Meu pai estava construindo uma casa de alvenaria e até que ela ficasse pronta, nossa família se acomodou em uma casinha muito pequena feita de adobe pelos meus irmãos, tios e pelo papai nos fundos do quintal. E a casa nova estava sendo erguida bem na frente do quintal. Quando ela já estava para ser coberta, muitos gatos começaram a aparecer e ficavam miando lá do alto da estrutura da casa nova. Papai não entendia porque isso estava acontecendo e ele também não estava muito bem fisicamente. E por coisas da vida o tio que é o rezador da família, estava pela cidade na casa do irmão do meu pai. Então papai foi ao encontro desse tio rezador e contou a ele o que lhe estava passando fisicamente e o surgimento dos gatos e o tio pediu que papai providenciasse um pote de vidro, álcool e outras coisas. Na noite seguinte eu acompanhei papai, nos sentamos em círculo e o tio colocou as coisas bem no meio, e começou a contar a papai o que significava os gatos e o porquê dele não estar muito bem. Então fez uma oração e disse que os gatos assim sumiriam e que tudo voltaria ao normal. E assim ocorreu. (SAGICA, 2021. Informação verbal)

Nos três relatos, identificamos o mesmo aspecto de curas obtidas por meio de processos xamânicos, uma vez que os sujeitos envolvidos atribuem ao pajé ou xamã “a competência de curar, como os médicos, assim como de operar milagres extraordinários, como ocorre com todos os magos, primitivos e modernos (ELIADE, 2002, p. 5). Segundo Kopenawa, é “[...] tão comum ver os xamãs trabalhando em nossas casas. Sem eles, seriam vazias e silenciosas. Assim é.” (KOPENAWA, 2015, p. 87).

A afirmativa de Kopenawa, acima referenciado, sobre ser tão comum a presença dos xamãs nas casas indígenas, é perceptível nos trechos dos relatos descritos anteriormente:

“quando me vi eu estava deitada de barriga num banco de madeira, bem esticada e, esse “tio” estava sentado na minha frente e papai junto com ele” (Trecho do Relato-1). (SAGICA, 2021. Informação verbal)

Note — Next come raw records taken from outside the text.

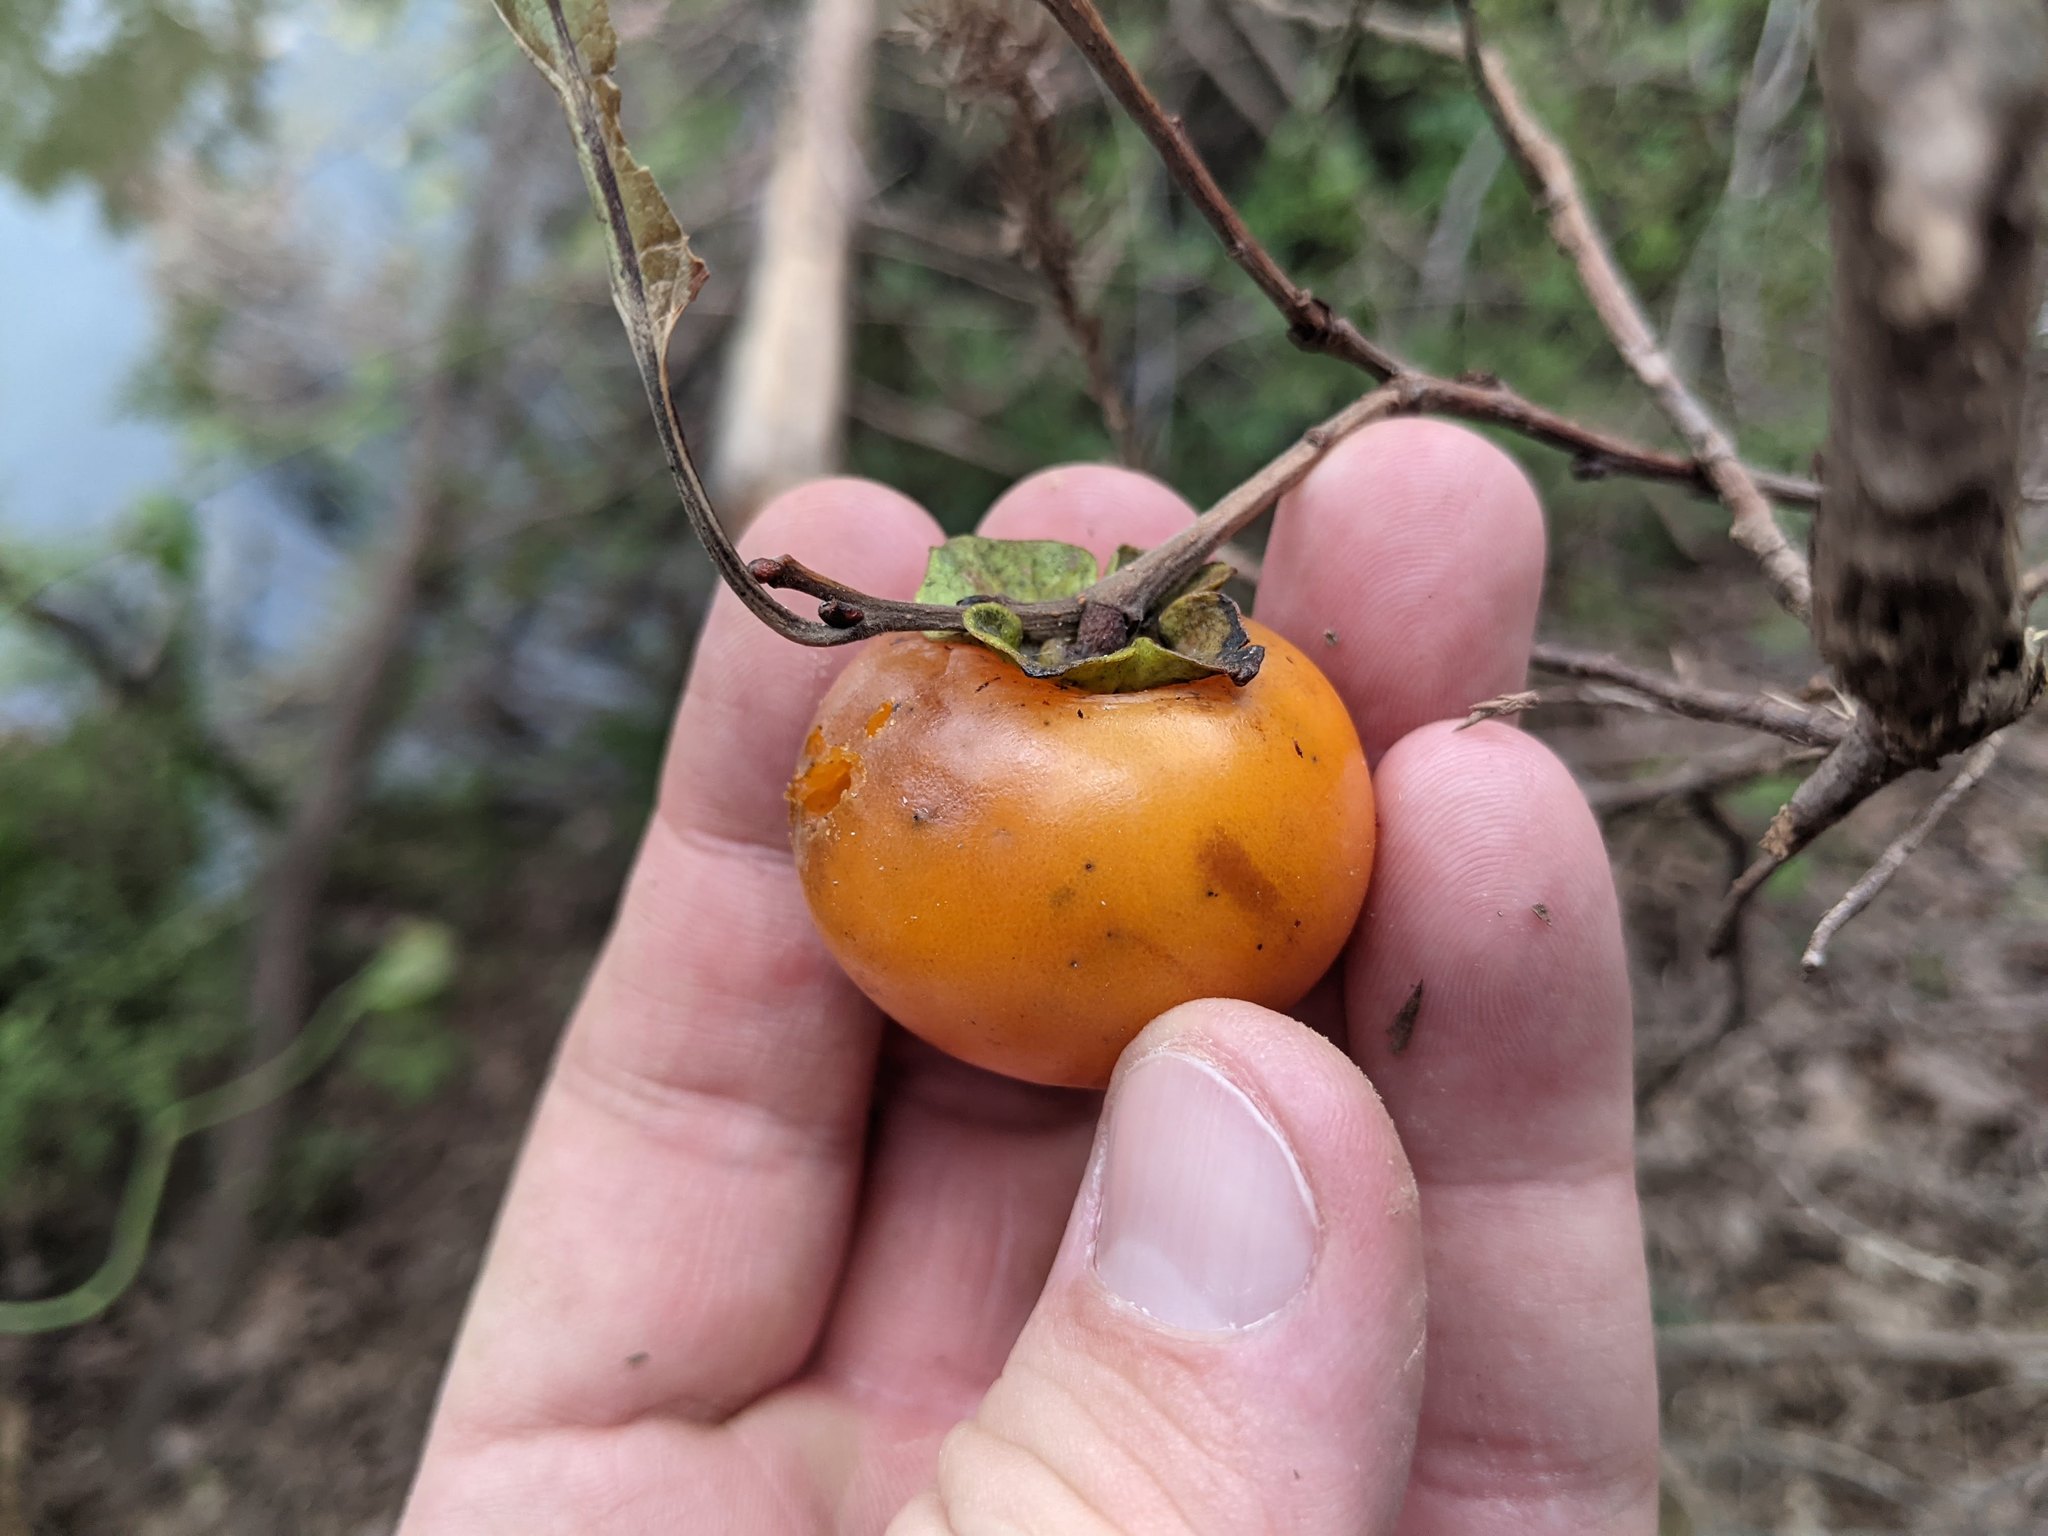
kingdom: Plantae
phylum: Tracheophyta
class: Magnoliopsida
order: Ericales
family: Ebenaceae
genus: Diospyros
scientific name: Diospyros virginiana
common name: Persimmon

“Então eles faziam orações e a fumaça da sementinha que estava sendo queimada, passava por entre a rede da criança ou de quem estivesse assustado e ela ficava curada” (Trecho do Relato - 2). (SAGICA, 2021 Informação verbal)

em “[...] estava pela cidade na casa do irmão do meu pai. Então papai foi ao encontro desse tio rezador e contou a ele o que lhe estava passando fisicamente” (Trecho do Relato - 3). (SAGICA, 2021. Informação verbal)

Em todos esses trechos selecionados, percebemos que tanto “esse tio”, citado nos relatos 1 e 3, quanto o rito de cura descrito no relato 2, são processos xamânicos, feitos dentro das casas desses familiares; ou seja, não são seres que não se veem, mas pessoas que fazem parte do contexto familiar. Contudo, são detentores de dons específicos para sua função.

A esse contexto, podemos relacionar a afirmação de Lévi-Strauss, de que “a ciência nunca nos dará todas as respostas” (1985, p. 24), ou seja, mesmo que se tente dar uma única resposta aos processos que perpassam a vida, a cadeia cientificista não será suficiente para satisfazer a todos. Especialmente aos que vivem presos à realidade tecnicista. Entretanto, é importante ressaltar que os processos realizados pelos xamãs, não os isentam de percorrerem o mesmo caminho que fazem os cientistas para alcançarem seus objetivos, uma vez que “agem por meios intelectuais, exatamente como faz um filósofo ou até, em certa medida, como pode fazer e fará um cientista” (LEVISTRAUSS, 2020, p. 28).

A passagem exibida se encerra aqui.